Border Police Allowing 'Palestinians' to Enter Jerusalem

I've said many times that I don't believe that the 'security fence' is a panacea for our problems keeping Palestinian terrorists out of Israel's major cities, if the attitude reflected in this article is typical, it's not likely to help at all. This is simply beyond belief.

Four days after a suicide bombing in Tel Aviv, the Jerusalem Post is reporting that Border Police officers in charge of guarding gaps in the security fence around Jerusalem are allowing unfettered access to Palestinians coming into the capital.

At temporary checkpoints along the route of the incomplete fence sections viewed by The Jerusalem Post on Thursday, the atmosphere was relaxed, with the vast majority of Palestinians crossing without having their IDs checked or being searched by border guards.

At the checkpoint separating Jebl Mukaber, part of east Jerusalem and inside the security fence, and East Sawahre, an Area A Palestinian town, for instance, Palestinians young and old, male and female, crossed into Jerusalem undisturbed as border police ate lunch in the shade of their concrete post.

"We don't check them here, they can go freely," said one officer, who would not identify himself, as he chatted with private contractors who were fortifying the position. "We only check them once there is a problem, and that is only sometimes."

● **INFORMATION SHOWN**:

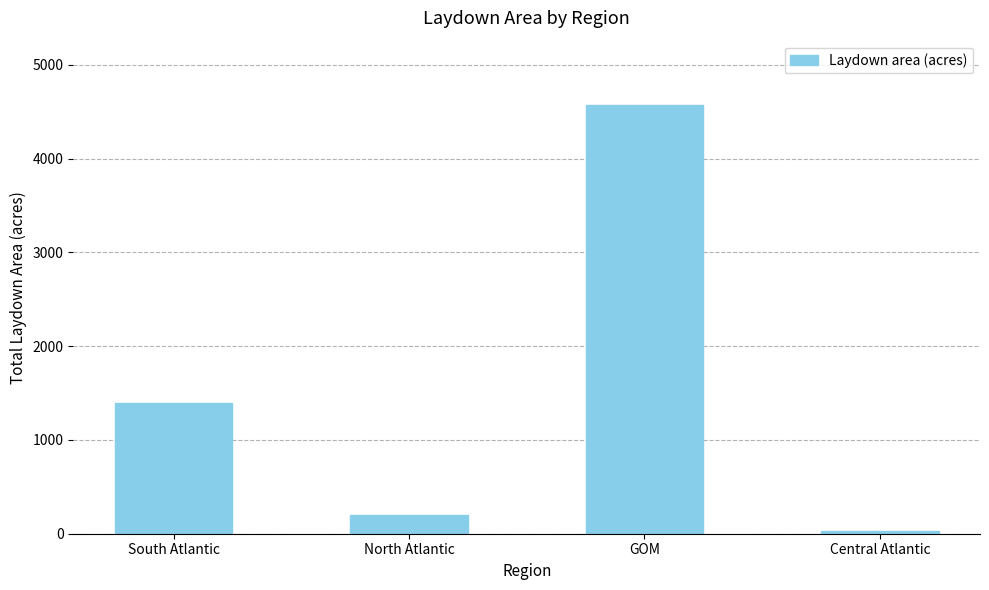

Is it true that the value at North Atlantic is 197?

True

● **GOAL OF THE EXERCISE**: Continue the post about Border Police at the Jerusalem security fence checkpoints, starting right after its last sentence.

● **RESPONSE TO THIS TASK**:
A few kilometers down the road and across the wadi at a checkpoint separating Jebl Mukaber and Sheik Said, a town whose position in relation to the fence lies in the hands of the High Court, the situation was similar.

Since 2000, the army has blocked off roads connecting Sheikh Said and Jebl Mukaber, forcing Palestinians to drive to one side of the checkpoint, walk a half-kilometer on foot to the adjacent road inside the route of the security fence, and board taxis to their final destinations within Jerusalem. Throughout the day, Palestinian taxi drivers with Jerusalem IDs wait on both sides of the checkpoint to ferry workers to and from their jobs.

Border police at that checkpoint said they were under orders to check the IDs of Palestinians coming into and leaving Jerusalem. However in the half-hour this reporter spent at the checkpoint, they only checked the IDs of a handful of the few dozen people who crossed into Jerusalem and searched none. All the while, others walked on paths that led around the checkpoint, mostly out of view of the officers.

Even as they allowed the near free-flow of people, the border police said checkpoints around Jerusalem like this one were Israel's weak point in preventing suicide bombings.

...

"I feel furious at these things," said Uzi Dayan, the former national security adviser who first presented the plan for the security fence to the Sharon government in 2001. As the chairman of the Tafnit party, Dayan remains a vocal advocate for the fence's expedited completion.

"The last terror attack just passed and no one feels a sense of responsibility," he said. "This is a terror event with nine funerals that certainly could have been prevented with a completed fence and secure checkpoints."

Read it all.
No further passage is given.